Okay, now for the last part I'm going to do tonight, since it's four in the morning and I actually have to go to work today. LOL
Feathers are one of my favorite things to color. I don't know why; they're just fun. So I start out with flat colors like earlier. Simple enough, but you have to be careful how you use the selection tool, as you'll notice the lines on these feathers are a bit thin. Here's what the first step looks like. . .
Alright, fair enough. Next, I put in little shading details that (hopefully) make them look more like feathers. What I do is put a center line where the "stem" of the feather would go that holds together all the little individual "hairs." (I have no absolutely no knowledge of the vocabulary used for the anatomical parts of the plumage of birds. LOL) Then, I put on some shadows opposite of the light source and some highlights on the appropriate parts.
Okay, now for the little splash of color for decoration.

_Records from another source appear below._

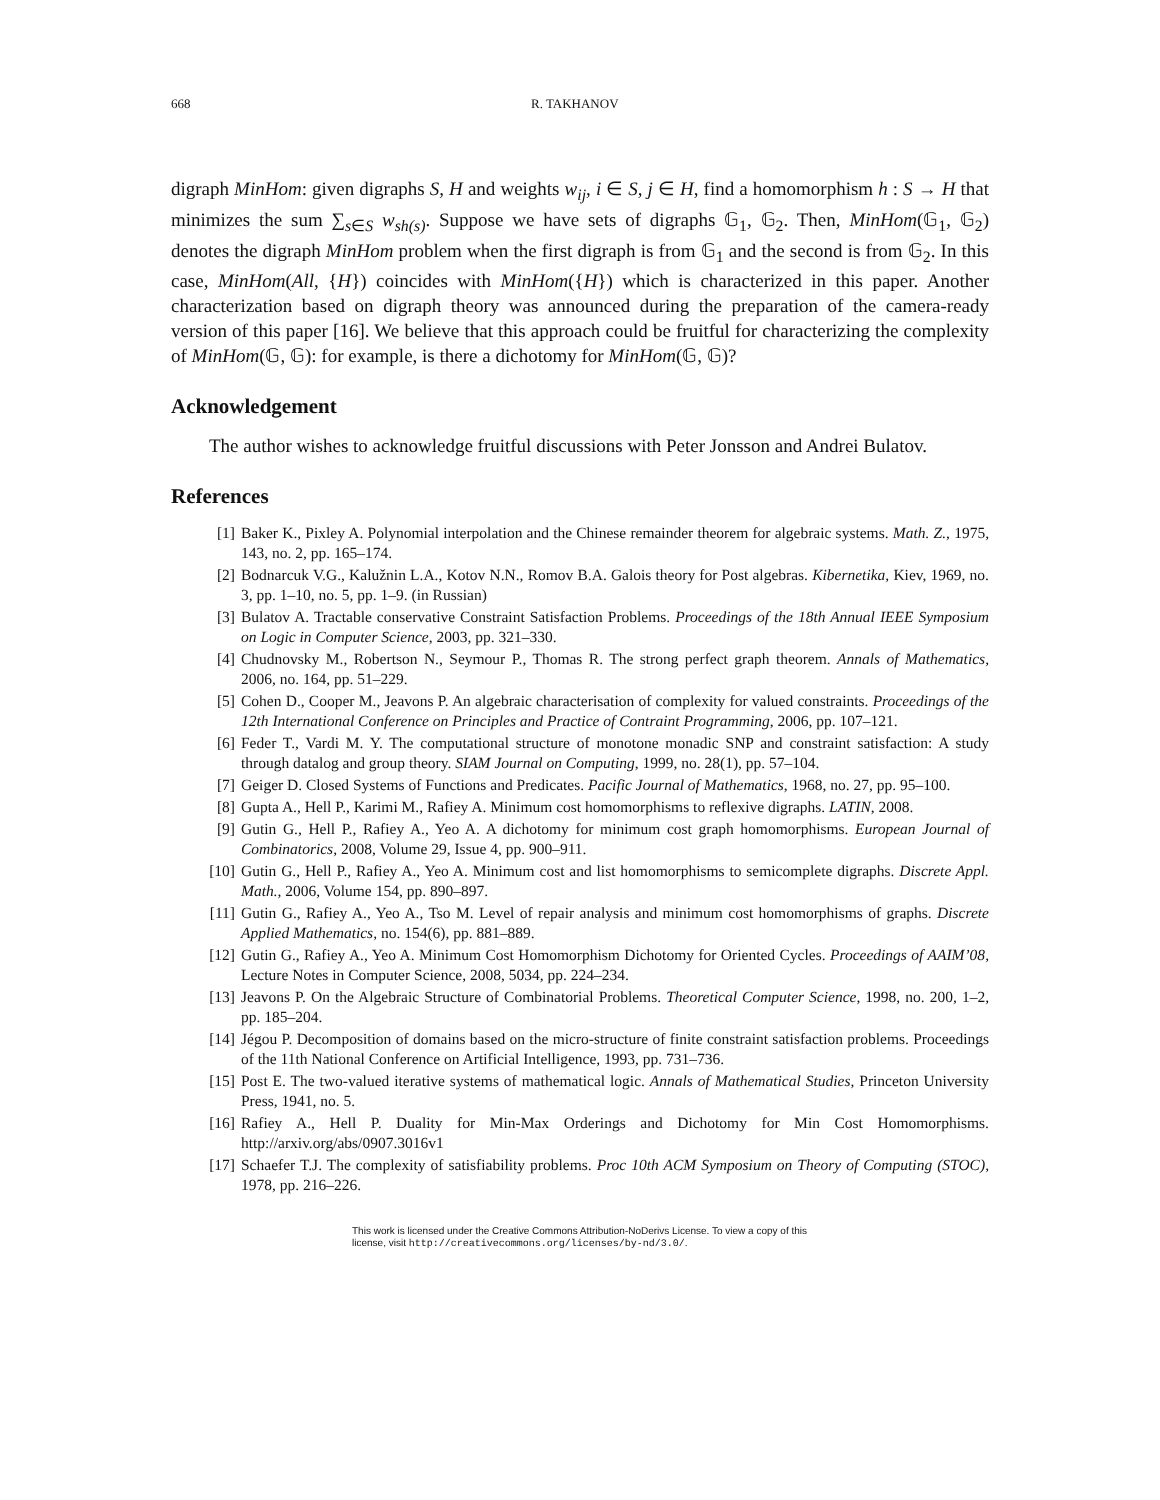668 R. TAKHANOV
digraph MinHom: given digraphs S, H and weights w<sub>ij</sub>, i ∈ S, j ∈ H, find a homomorphism h : S → H that minimizes the sum ∑<sub>s∈S</sub> w<sub>sh(s)</sub>. Suppose we have sets of digraphs 𝔾<sub>1</sub>, 𝔾<sub>2</sub>. Then, MinHom(𝔾<sub>1</sub>, 𝔾<sub>2</sub>) denotes the digraph MinHom problem when the first digraph is from 𝔾<sub>1</sub> and the second is from 𝔾<sub>2</sub>. In this case, MinHom(All, {H}) coincides with MinHom({H}) which is characterized in this paper. Another characterization based on digraph theory was announced during the preparation of the camera-ready version of this paper [16]. We believe that this approach could be fruitful for characterizing the complexity of MinHom(𝔾, 𝔾): for example, is there a dichotomy for MinHom(𝔾, 𝔾)?
Acknowledgement
The author wishes to acknowledge fruitful discussions with Peter Jonsson and Andrei Bulatov.
References
[1] Baker K., Pixley A. Polynomial interpolation and the Chinese remainder theorem for algebraic systems. Math. Z., 1975, 143, no. 2, pp. 165–174.
[2] Bodnarcuk V.G., Kalužnin L.A., Kotov N.N., Romov B.A. Galois theory for Post algebras. Kibernetika, Kiev, 1969, no. 3, pp. 1–10, no. 5, pp. 1–9. (in Russian)
[3] Bulatov A. Tractable conservative Constraint Satisfaction Problems. Proceedings of the 18th Annual IEEE Symposium on Logic in Computer Science, 2003, pp. 321–330.
[4] Chudnovsky M., Robertson N., Seymour P., Thomas R. The strong perfect graph theorem. Annals of Mathematics, 2006, no. 164, pp. 51–229.
[5] Cohen D., Cooper M., Jeavons P. An algebraic characterisation of complexity for valued constraints. Proceedings of the 12th International Conference on Principles and Practice of Contraint Programming, 2006, pp. 107–121.
[6] Feder T., Vardi M. Y. The computational structure of monotone monadic SNP and constraint satisfaction: A study through datalog and group theory. SIAM Journal on Computing, 1999, no. 28(1), pp. 57–104.
[7] Geiger D. Closed Systems of Functions and Predicates. Pacific Journal of Mathematics, 1968, no. 27, pp. 95–100.
[8] Gupta A., Hell P., Karimi M., Rafiey A. Minimum cost homomorphisms to reflexive digraphs. LATIN, 2008.
[9] Gutin G., Hell P., Rafiey A., Yeo A. A dichotomy for minimum cost graph homomorphisms. European Journal of Combinatorics, 2008, Volume 29, Issue 4, pp. 900–911.
[10] Gutin G., Hell P., Rafiey A., Yeo A. Minimum cost and list homomorphisms to semicomplete digraphs. Discrete Appl. Math., 2006, Volume 154, pp. 890–897.
[11] Gutin G., Rafiey A., Yeo A., Tso M. Level of repair analysis and minimum cost homomorphisms of graphs. Discrete Applied Mathematics, no. 154(6), pp. 881–889.
[12] Gutin G., Rafiey A., Yeo A. Minimum Cost Homomorphism Dichotomy for Oriented Cycles. Proceedings of AAIM’08, Lecture Notes in Computer Science, 2008, 5034, pp. 224–234.
[13] Jeavons P. On the Algebraic Structure of Combinatorial Problems. Theoretical Computer Science, 1998, no. 200, 1–2, pp. 185–204.
[14] Jégou P. Decomposition of domains based on the micro-structure of finite constraint satisfaction problems. Proceedings of the 11th National Conference on Artificial Intelligence, 1993, pp. 731–736.
[15] Post E. The two-valued iterative systems of mathematical logic. Annals of Mathematical Studies, Princeton University Press, 1941, no. 5.
[16] Rafiey A., Hell P. Duality for Min-Max Orderings and Dichotomy for Min Cost Homomorphisms. http://arxiv.org/abs/0907.3016v1
[17] Schaefer T.J. The complexity of satisfiability problems. Proc 10th ACM Symposium on Theory of Computing (STOC), 1978, pp. 216–226.
This work is licensed under the Creative Commons Attribution-NoDerivs License. To view a copy of this license, visit http://creativecommons.org/licenses/by-nd/3.0/.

Using the airbrush tool, I take a deeper red and add a little color to the ends of the feathers; as if they've been dipped in paint. I've always liked to do this to the feathers I put in pictures because it seems to make them "jump" a little more. It's only a minor detail, I know, but I think it's the small things that bring a picture together as a whole.
Okay, let's take a look at how far I've gotten.
I'll stop here before I start dragging things out any further. I'll probably just color the rest of her clothes sometime and then pick this up later when I get to a more interesting part, like the horse's coat or something. Anyway, that's all for tonight. :-)
Oh my gosh this is amazing!
All the attention to little details astounds me! Is have to say I am loving it so far and you are putting so much effort into this!
Superb! Is anyone else reminded of "Horseland purple" with that colour? #bb88bb I believe was the hex code. Oh, my younger days. Ha!